驚かせてほしいからいい意味で(無難が一番つまらない)。

◇ミニチュア列車の愛くるしさに目を細めながら、ビルなどの街並み再現した背景は
ジオラマのみならず実写やアニメとの合成に見えたがどうなんだろう、どちらにしてもミニサイズ列車と
違和感なく一体化してて技術の進歩に感心した。

◇内容面ではテーマに相当する「イマジネーションを鍛えて君の無限の可能性を引き出そう」を
初っ端にガツンと打ち出し本編にブレない芯を注入することで、今後の展開に安定感を確保する手腕が
相変わらず巧みだなと。
作品を通じて子供らに何を伝えたいかが明確なのは大切。
単なる暇つぶしや表層的な娯楽以上の、彼らの心に深く響くような、励ましや勇気や元気を与えるものを
備えていてほしいと願うのは、過去戦隊を振り返っても無謀な高望みとは思わない、むしろ正統派だろう。

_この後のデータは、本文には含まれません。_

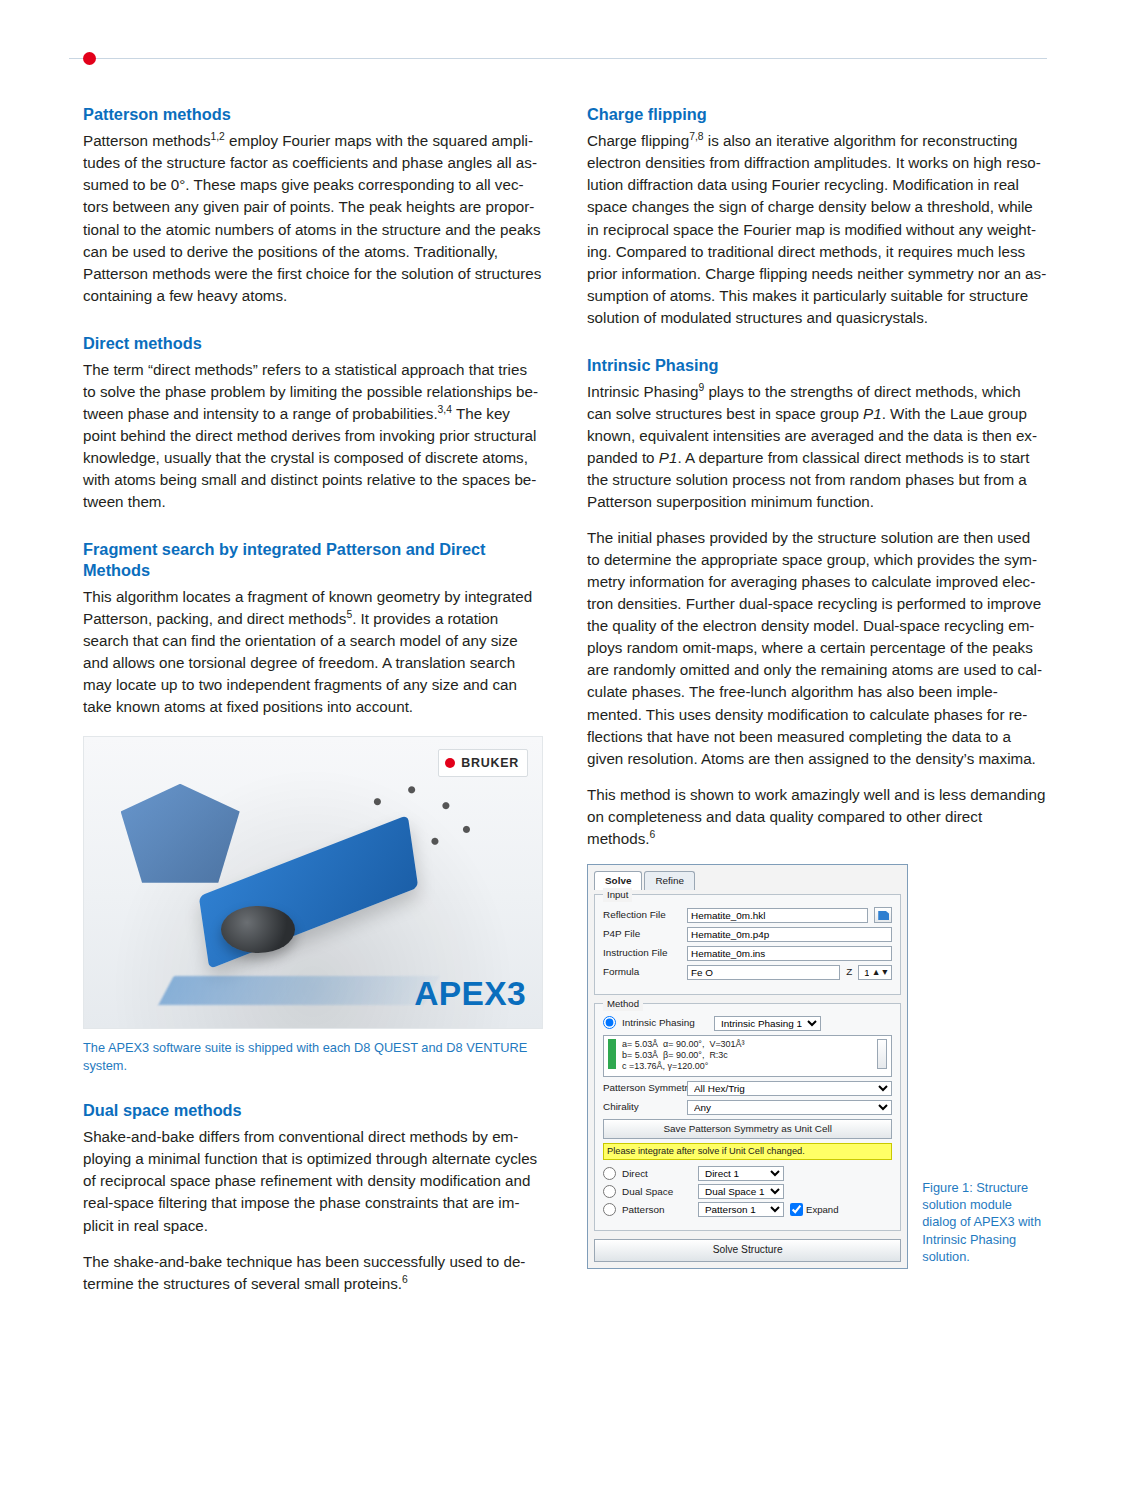Patterson methods
Patterson methods1,2 employ Fourier maps with the squared amplitudes of the structure factor as coefficients and phase angles all assumed to be 0°. These maps give peaks corresponding to all vectors between any given pair of points. The peak heights are proportional to the atomic numbers of atoms in the structure and the peaks can be used to derive the positions of the atoms. Traditionally, Patterson methods were the first choice for the solution of structures containing a few heavy atoms.
Direct methods
The term “direct methods” refers to a statistical approach that tries to solve the phase problem by limiting the possible relationships between phase and intensity to a range of probabilities.3,4 The key point behind the direct method derives from invoking prior structural knowledge, usually that the crystal is composed of discrete atoms, with atoms being small and distinct points relative to the spaces between them.
Fragment search by integrated Patterson and Direct Methods
This algorithm locates a fragment of known geometry by integrated Patterson, packing, and direct methods5. It provides a rotation search that can find the orientation of a search model of any size and allows one torsional degree of freedom. A translation search may locate up to two independent fragments of any size and can take known atoms at fixed positions into account.
BRUKER
APEX3
The APEX3 software suite is shipped with each D8 QUEST and D8 VENTURE system.
Dual space methods
Shake-and-bake differs from conventional direct methods by employing a minimal function that is optimized through alternate cycles of reciprocal space phase refinement with density modification and real-space filtering that impose the phase constraints that are implicit in real space.
The shake-and-bake technique has been successfully used to determine the structures of several small proteins.6
Charge flipping
Charge flipping7,8 is also an iterative algorithm for reconstructing electron densities from diffraction amplitudes. It works on high resolution diffraction data using Fourier recycling. Modification in real space changes the sign of charge density below a threshold, while in reciprocal space the Fourier map is modified without any weighting. Compared to traditional direct methods, it requires much less prior information. Charge flipping needs neither symmetry nor an assumption of atoms. This makes it particularly suitable for structure solution of modulated structures and quasicrystals.
Intrinsic Phasing
Intrinsic Phasing9 plays to the strengths of direct methods, which can solve structures best in space group P1. With the Laue group known, equivalent intensities are averaged and the data is then expanded to P1. A departure from classical direct methods is to start the structure solution process not from random phases but from a Patterson superposition minimum function.
The initial phases provided by the structure solution are then used to determine the appropriate space group, which provides the symmetry information for averaging phases to calculate improved electron densities. Further dual-space recycling is performed to improve the quality of the electron density model. Dual-space recycling employs random omit-maps, where a certain percentage of the peaks are randomly omitted and only the remaining atoms are used to calculate phases. The free-lunch algorithm has also been implemented. This uses density modification to calculate phases for reflections that have not been measured completing the data to a given resolution. Atoms are then assigned to the density’s maxima.
This method is shown to work amazingly well and is less demanding on completeness and data quality compared to other direct methods.6
Solve
Refine
Input
Reflection File
P4P File
Instruction File
Formula Z ▲▼
Method
Intrinsic Phasing Intrinsic Phasing 1
a= 5.03Å α= 90.00°, V=301Å³
b= 5.03Å β= 90.00°, R:3c
c =13.76Å, γ=120.00°
Patterson Symmetry All Hex/Trig
Chirality Any
Save Patterson Symmetry as Unit Cell
Please integrate after solve if Unit Cell changed.
Direct Direct 1
Dual Space Dual Space 1
Patterson Patterson 1 Expand
Solve Structure
Figure 1: Structure solution module dialog of APEX3 with Intrinsic Phasing solution.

◇以前に素面(変身前)とスーツ(変身後)では力の差をきちんと表現した方がいい、
素面で敵と互角に戦えるならスーツ体に変身する意義が失われてしまうから、という主旨の事を書いたが
この点に関しても小林脚本の配慮は行き届いていて、
ライト(1号)がザコ敵をパンチ一発で将棋倒しにしてしまうパワーの持ち主だと、まず戦隊リーダーの
特別感を強調し、だがさすがにゲスト敵には歯が立たずふっ飛ばされる流れで、相手側の力の差をきっちり見せ、
それでもライトは何度ふっ飛ばされようと「不可能を可能にする」イマジネーションの力を信じ、さらに闘志を燃やし
突っ込んでいく、そのイマジネーションの強さで勝てたのだ、という風に順序立てて持ち込むことで
素面とスーツの力の差に違和感の生じない工夫がなされている、子供相手だから矛盾も許される、ではない、
逆に子供相手だからこそ、力の差には大人より敏感なんじゃないかと思う(とこれまた以前述べたことだが)。

再びこの問題に妙に引っ掛かったのは、少し前の鎧武で、イグドラシルから脱出する時の対ザコ敵との素面バトルから
変身後のスーツバトルへ至る一連の流れに、さほど力の差を意識した撮り方がされてなかったことへの
違和感が未だに尾を引いているせいもある。

◇ところで。
関根車掌とチケットくんのカエルの歌の輪唱は響鬼へのオマージュですよねそうですよね(と信じる)。